An attorney by profession, Mr. Wilder gained recognition as a leading criminal trial lawyer. He graduated from Howard University Law School in 1959 and later established the legal firm that became known a Wilder, Gregory & Associates, one of the few minority-owned businesses in Virginia at the time. Prior to earning his J.D. from Howard University, he graduated from Virginia Union University with a B.S. degree in Chemistry and worked in the Office of the Chief Medical Examiner as a toxicology technician.

Serving in the U.S. Army during the Korean War, he was awarded the Bronze Star for heroism in combat while rescuing wounded GI’s and capturing enemy troops.

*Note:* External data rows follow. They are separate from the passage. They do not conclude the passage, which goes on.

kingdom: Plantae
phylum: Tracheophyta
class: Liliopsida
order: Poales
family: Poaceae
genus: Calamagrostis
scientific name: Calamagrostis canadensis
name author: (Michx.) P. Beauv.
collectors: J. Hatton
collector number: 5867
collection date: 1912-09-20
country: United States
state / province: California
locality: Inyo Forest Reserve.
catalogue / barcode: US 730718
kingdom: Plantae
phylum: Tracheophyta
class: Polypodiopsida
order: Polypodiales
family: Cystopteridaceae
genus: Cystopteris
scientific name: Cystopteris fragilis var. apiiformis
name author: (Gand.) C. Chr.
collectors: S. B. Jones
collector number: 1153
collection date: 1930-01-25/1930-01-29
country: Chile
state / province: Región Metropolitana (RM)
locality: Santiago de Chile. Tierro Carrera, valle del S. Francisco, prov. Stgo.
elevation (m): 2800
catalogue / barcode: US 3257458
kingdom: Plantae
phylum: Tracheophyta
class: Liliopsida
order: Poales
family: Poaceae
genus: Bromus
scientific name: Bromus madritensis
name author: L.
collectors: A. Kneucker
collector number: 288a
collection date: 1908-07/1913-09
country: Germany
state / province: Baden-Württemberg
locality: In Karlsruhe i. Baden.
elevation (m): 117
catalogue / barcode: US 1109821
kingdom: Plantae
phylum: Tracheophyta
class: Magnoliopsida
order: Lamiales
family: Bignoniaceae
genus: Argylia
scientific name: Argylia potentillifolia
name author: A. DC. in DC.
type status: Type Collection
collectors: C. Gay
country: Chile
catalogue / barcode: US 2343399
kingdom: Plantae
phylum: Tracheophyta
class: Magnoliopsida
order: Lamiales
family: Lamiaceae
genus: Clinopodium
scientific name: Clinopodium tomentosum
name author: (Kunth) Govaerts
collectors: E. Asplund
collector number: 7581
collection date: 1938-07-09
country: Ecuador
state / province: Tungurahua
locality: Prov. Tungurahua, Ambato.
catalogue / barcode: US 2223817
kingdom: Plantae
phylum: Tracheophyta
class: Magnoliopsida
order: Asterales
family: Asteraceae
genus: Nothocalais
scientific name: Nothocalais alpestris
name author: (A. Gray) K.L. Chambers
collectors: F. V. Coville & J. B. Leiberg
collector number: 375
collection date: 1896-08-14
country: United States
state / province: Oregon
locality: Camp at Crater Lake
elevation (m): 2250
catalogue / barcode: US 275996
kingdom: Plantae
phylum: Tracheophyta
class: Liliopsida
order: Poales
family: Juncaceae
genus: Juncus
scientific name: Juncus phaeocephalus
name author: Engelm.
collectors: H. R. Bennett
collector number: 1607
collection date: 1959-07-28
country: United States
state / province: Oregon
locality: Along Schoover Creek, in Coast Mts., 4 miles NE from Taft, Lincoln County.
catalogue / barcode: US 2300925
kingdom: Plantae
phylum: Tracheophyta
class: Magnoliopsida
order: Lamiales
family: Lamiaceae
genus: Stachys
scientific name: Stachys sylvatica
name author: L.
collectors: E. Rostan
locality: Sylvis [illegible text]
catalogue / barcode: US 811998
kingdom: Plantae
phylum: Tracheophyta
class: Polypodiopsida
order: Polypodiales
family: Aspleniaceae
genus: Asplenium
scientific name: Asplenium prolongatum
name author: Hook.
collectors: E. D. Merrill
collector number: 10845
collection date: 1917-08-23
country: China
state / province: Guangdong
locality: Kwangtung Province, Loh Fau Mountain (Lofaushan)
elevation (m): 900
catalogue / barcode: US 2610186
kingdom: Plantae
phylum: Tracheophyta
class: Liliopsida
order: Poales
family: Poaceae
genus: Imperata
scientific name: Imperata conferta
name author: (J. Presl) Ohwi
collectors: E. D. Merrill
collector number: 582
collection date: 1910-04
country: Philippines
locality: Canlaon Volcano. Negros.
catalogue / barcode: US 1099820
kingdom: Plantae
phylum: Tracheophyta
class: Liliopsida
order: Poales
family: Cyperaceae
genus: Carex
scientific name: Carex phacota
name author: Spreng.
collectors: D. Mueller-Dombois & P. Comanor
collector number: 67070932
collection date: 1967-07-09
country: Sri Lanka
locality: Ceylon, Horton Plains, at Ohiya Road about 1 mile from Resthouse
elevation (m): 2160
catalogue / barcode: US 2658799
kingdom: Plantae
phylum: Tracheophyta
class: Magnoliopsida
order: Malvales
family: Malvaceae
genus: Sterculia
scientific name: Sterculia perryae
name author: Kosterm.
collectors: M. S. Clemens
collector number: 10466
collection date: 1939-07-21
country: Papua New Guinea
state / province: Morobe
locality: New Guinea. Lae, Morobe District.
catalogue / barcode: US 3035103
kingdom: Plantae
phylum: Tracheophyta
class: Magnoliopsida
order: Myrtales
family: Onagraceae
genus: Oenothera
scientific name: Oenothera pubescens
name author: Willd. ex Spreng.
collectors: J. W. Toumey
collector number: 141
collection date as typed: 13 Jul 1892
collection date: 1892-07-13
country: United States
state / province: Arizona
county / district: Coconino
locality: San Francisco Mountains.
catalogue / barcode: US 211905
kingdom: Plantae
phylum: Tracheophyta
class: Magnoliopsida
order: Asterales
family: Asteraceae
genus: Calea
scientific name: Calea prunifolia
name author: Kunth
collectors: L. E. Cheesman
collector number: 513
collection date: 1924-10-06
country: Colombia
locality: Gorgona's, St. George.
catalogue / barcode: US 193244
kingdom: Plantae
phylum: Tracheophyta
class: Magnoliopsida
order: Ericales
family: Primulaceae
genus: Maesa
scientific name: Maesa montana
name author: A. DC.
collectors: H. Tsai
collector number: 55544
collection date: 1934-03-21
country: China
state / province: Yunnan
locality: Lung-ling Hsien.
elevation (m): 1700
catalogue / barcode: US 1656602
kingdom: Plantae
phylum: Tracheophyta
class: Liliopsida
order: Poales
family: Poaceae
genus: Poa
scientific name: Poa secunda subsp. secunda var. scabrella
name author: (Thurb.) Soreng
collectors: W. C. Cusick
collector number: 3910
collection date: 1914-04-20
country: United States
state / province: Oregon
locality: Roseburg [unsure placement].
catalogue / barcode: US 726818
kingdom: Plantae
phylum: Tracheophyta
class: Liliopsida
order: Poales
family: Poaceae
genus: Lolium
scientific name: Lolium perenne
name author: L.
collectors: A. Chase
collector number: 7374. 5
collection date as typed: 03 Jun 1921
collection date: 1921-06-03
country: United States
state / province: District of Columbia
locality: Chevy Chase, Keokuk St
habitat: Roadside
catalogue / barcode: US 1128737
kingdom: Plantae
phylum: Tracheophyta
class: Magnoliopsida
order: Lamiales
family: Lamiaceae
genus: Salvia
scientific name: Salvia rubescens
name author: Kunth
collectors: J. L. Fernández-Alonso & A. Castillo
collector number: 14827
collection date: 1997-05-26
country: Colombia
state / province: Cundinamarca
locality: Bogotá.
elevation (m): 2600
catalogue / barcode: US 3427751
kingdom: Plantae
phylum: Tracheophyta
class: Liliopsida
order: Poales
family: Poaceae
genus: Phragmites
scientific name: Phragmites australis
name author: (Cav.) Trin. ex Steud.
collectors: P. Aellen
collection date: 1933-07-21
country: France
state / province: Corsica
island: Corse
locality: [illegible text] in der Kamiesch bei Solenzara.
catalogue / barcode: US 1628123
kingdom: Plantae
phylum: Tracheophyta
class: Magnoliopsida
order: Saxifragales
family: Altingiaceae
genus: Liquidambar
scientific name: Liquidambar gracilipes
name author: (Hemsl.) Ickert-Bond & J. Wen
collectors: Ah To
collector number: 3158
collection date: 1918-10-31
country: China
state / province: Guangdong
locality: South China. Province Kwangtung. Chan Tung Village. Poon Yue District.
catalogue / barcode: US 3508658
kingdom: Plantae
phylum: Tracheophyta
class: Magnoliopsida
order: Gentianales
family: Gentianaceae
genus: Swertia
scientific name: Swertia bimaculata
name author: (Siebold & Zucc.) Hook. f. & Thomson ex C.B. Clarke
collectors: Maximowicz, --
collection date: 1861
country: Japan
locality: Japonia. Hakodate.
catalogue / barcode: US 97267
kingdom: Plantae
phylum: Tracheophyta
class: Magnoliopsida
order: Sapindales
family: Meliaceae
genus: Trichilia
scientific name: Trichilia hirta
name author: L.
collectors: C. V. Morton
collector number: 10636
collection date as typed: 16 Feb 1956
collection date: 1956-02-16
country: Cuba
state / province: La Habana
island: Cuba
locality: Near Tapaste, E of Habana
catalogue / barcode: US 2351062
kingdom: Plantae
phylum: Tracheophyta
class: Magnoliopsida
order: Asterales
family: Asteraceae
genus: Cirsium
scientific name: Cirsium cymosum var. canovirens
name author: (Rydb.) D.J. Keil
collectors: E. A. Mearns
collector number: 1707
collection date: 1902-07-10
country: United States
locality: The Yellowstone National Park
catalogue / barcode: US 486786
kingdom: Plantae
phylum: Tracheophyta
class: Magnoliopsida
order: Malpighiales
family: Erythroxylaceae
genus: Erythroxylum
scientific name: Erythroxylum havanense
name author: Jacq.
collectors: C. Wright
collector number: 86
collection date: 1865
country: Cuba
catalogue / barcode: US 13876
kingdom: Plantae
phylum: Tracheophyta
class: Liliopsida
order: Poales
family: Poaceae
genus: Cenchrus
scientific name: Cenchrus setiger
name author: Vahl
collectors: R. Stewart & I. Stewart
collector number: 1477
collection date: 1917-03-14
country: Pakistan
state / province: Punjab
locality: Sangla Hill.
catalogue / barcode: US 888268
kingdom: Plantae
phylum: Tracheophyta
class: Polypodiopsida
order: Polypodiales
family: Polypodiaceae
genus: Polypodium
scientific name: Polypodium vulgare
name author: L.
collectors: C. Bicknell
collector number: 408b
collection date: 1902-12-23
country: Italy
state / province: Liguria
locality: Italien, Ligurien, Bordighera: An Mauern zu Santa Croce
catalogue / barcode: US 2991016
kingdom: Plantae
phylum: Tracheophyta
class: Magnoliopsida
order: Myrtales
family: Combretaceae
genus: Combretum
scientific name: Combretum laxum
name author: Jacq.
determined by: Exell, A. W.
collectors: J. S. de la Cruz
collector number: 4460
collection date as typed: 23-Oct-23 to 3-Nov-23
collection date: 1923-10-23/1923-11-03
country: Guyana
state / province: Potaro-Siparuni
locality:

Mr. Wilder is the father of three grown children; Lynn Diana, an artist; Lawrence Jr., an attorney; and Loren Wilder James, a market and finance analyst; and he has two grandsons Wilder Joseph James and Deane Edward James.

Born on January 17, 1931 in Richmond, Mr. Wilder was the grandson of slaves. He grew up in the Church Hill section of the City. His parents named him after abolitionist-orator Frederick Douglass and poet Paul Lawrence Dunbar.

Though he’s now an octogenarian, Mr. Wilder has not slowed a bit. He’s still a highly-involved and highly-dedicated citizen of the city that he has called home for most of his life, and one of its best and most outspoken ambassadors.